8. SparkSQL综合作业
## 导入本次实验所需要用到的包
from pyspark.sql import Row
from pyspark.sql.types import IntegerType, StringType, StructField, StructType
import pyspark.sql.functions as f
# 生成lines RDD
lines=sc.textFile('file:///home/ywm/sc.txt')
lines.take(1)
# 生成df_ncs DataFrame
df_ncs=spark.createDataFrame(lines.map(lambda l:l.split(',')).map(lambda l:Row(name=l[0],course=l[1],score=int(l[2]))))
df_ncs.printSchema()
df_ncs.first()
# 生成sql_ncs 临时视图(可以注册临时表之类的也可以用spark sql操作)
df_ncs.createOrReplaceTempView('sql_ncs')
df_ncs.first()
 
#总共有多少学生?
lines.map(lambda l:l.split(',')).map(lambda l:l[0]).distinct().count()
df_ncs.select('name').distinct().count()
spark.sql("select count(distinct name) from sql_ncs").show()
 
#总共开设了多少门课程?
lines.map(lambda l:l.split(',')).map(lambda l:l[1]).distinct().count()
df_ncs.select('course').distinct().count()
spark.sql("select count(distinct course) from sql_ncs").show()
 
#每个学生选修了多少门课?
lines.map(lambda l:l.split(',')).map(lambda l:(l[0],l[1])).countByKey()
df_ncs.groupBy('name').count().head(2)
spark.sql("select name,count(1) from sql_ncs group by name").show()
 
#每门课程有多少个学生选?
lines.map(lambda l:l.split(',')).map(lambda l:(l[1],l[0])).countByKey()
df_ncs.groupBy('course').count().head(3)
spark.sql("select course, count(1) from sql_ncs group by course").show()
 
#每门课程>95分的学生人数
lines.map(lambda l:l.split(',')).map(lambda l:(l[1],l[2])).filter(lambda l:(int(l[1])>95)).countByKey()
df_ncs.filter(df_ncs['score'] > 95).groupBy('course').count().head(2)
spark.sql("select course, count(1) from sql_ncs where score>95 group by course").show()
 
#课程'Python'有多少个100分?
lines.map(lambda l:l.split(',')).filter(lambda l:((l[1]=='Python') & (int(l[2])==100))).count()
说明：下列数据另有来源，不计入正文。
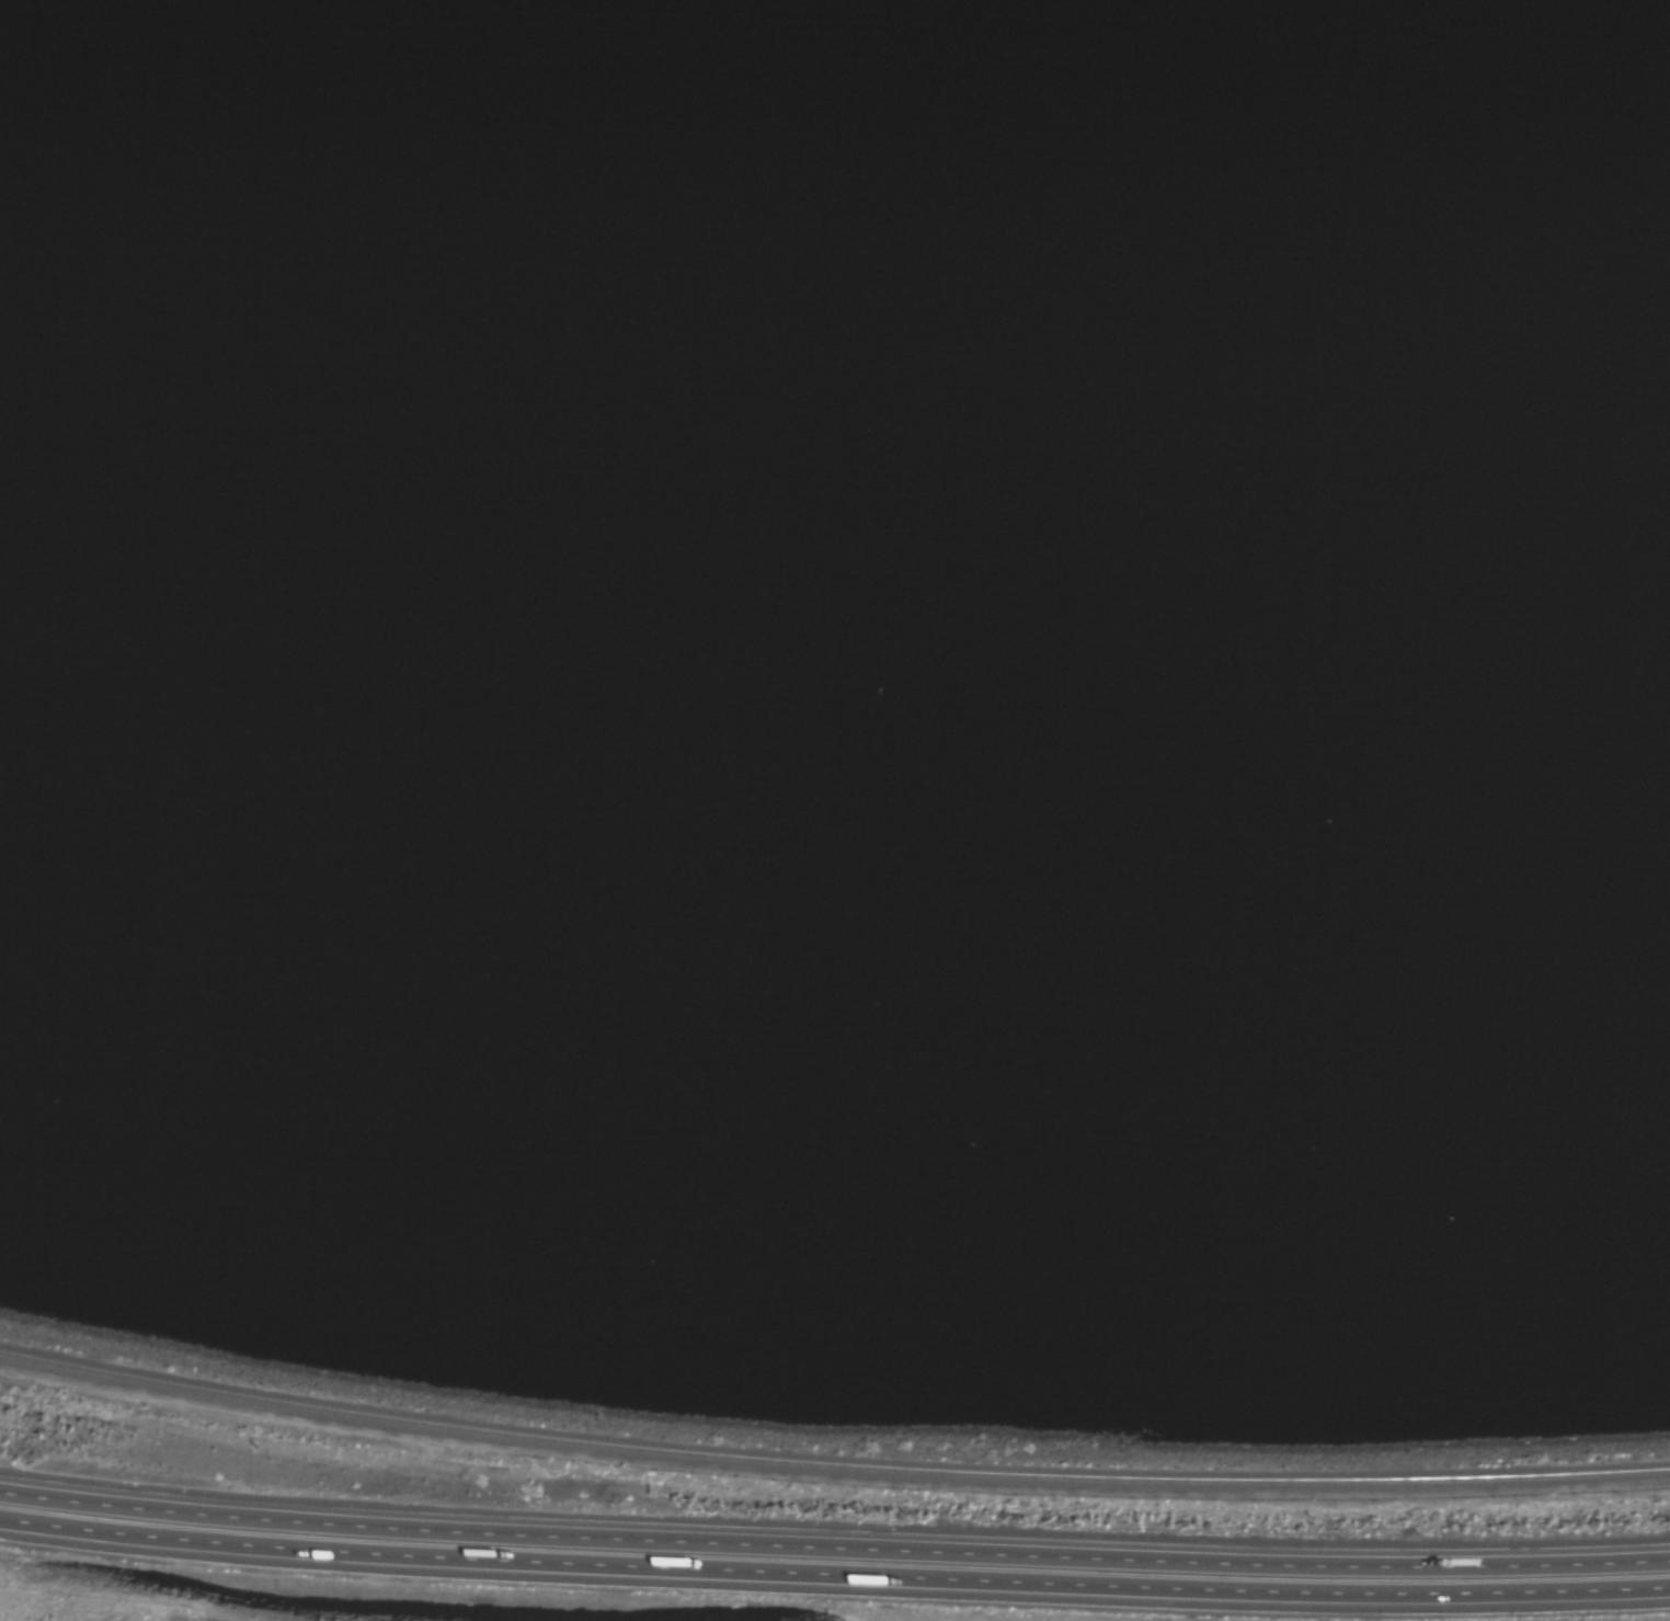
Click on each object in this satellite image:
railway: (830, 1468)
road: (833, 1550)
road: (833, 1579)

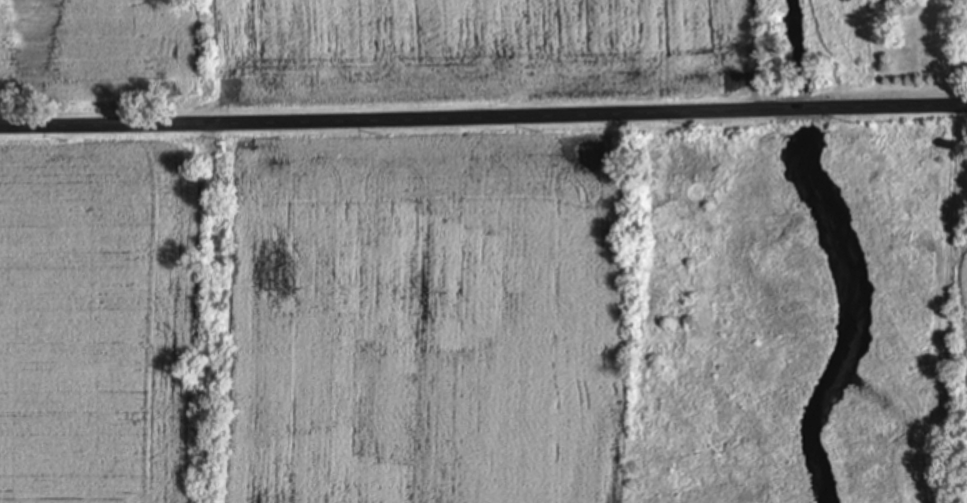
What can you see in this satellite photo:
road: (890, 107)
road: (804, 108)
road: (397, 113)

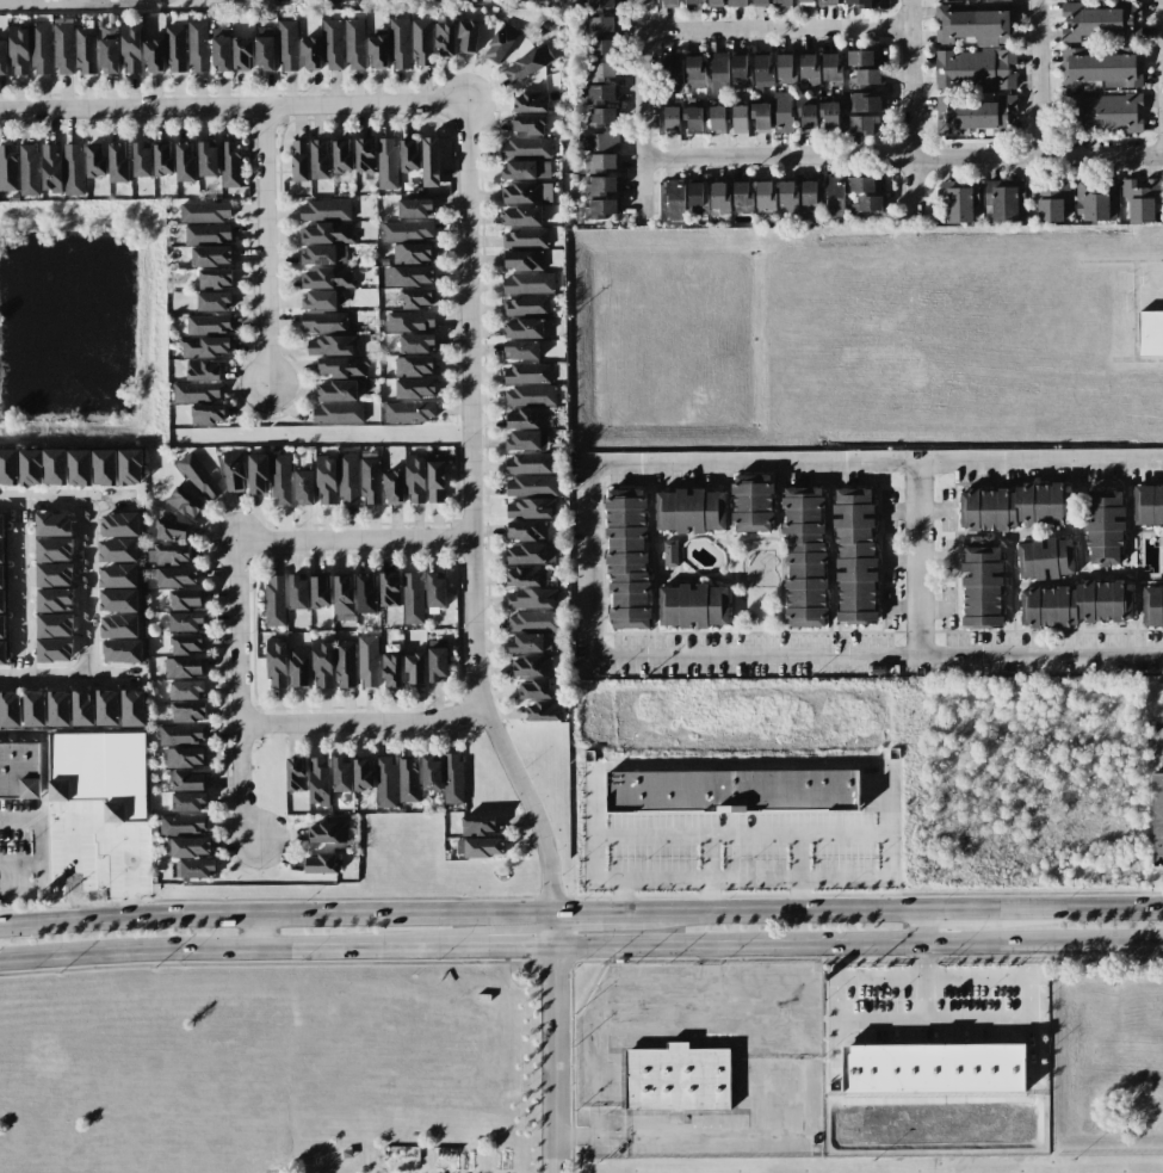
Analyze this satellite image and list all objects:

df_ncs.where("course=='Python' and score==100").count()
spark.sql("select course,score from sql_ncs where score=100 and course='Python'").count()
 
#Tom选修了几门课?每门课多少分?
lines.map(lambda l:l.split(',')).filter(lambda l:(l[0]=='Tom')).count()
lines.map(lambda l:l.split(',')).filter(lambda l:(l[0]=='Tom')).map(lambda l:(l[1],l[2])).foreach(print)
df_ncs.filter(df_ncs['name']=='Tom').count()
df_ncs.filter(df_ncs['name']=='Tom').select('course','score').show()
spark.sql("select count(distinct course) from sql_ncs where name=='Tom'").show()
spark.sql("select course,score from sql_ncs where name=='Tom'").show()
 
#Tom的成绩按分数大小排序。(注意,此处排序好像不能用foreach(print)打印输出,胡乱打印)
lines.map(lambda l:l.split(',')).filter(lambda l:(l[0]=='Tom')).map(lambda l:(l[1],l[2])).sortBy(lambda l:int(l[1]),False).collect()
df_ncs[df_ncs.name=='Tom'].select('course','score').sort(df_ncs.score.desc()).show()
spark.sql("select course,score from sql_ncs where name=='Tom' order by score desc").show()
 
#Tom选修了哪几门课?
lines.map(lambda l:l.split(',')).filter(lambda l:(l[0]=='Tom')).map(lambda l:l[1]).foreach(print)
df_ncs.filter(df_ncs['name']=='Tom').select('course').show()
spark.sql("select course from sql_ncs where name=='Tom'").show()
 
#Tom的平均分。
lines.map(lambda l:l.split(',')).filter(lambda l:(l[0]=='Tom')).map(lambda l:int(l[2])).mean()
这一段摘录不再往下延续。